__WHAT IS REQUIRED__: Each entry must be given again exactly as it appears, with images excluded.

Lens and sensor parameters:

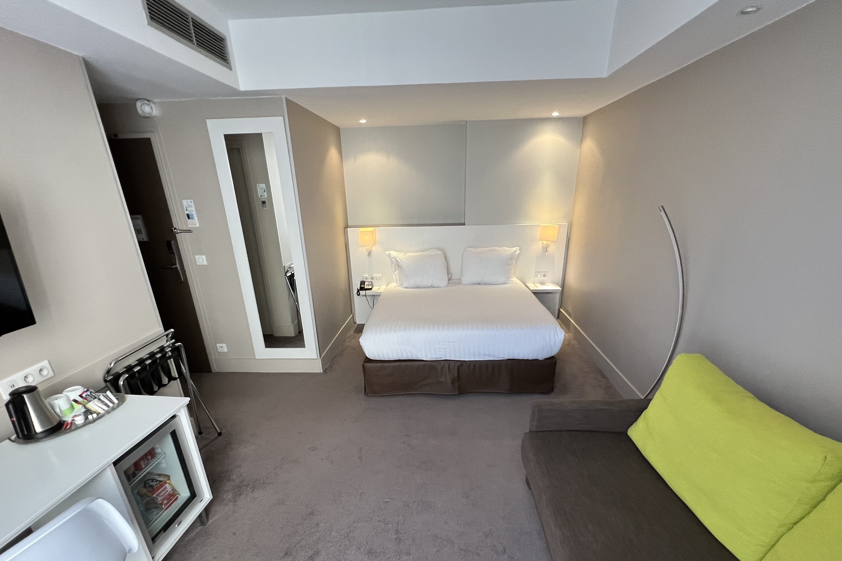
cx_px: 422
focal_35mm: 16
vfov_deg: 72.0
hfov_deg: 96.7
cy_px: 364
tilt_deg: -24.4
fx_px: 374
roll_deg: +1.2
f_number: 1.8
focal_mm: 1.57
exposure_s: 1/100
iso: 250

__TASK RESPONSE__:
cx_px: 422
focal_35mm: 16
vfov_deg: 72.0
hfov_deg: 96.7
cy_px: 364
tilt_deg: -24.4
fx_px: 374
roll_deg: +1.2
f_number: 1.8
focal_mm: 1.57
exposure_s: 1/100
iso: 250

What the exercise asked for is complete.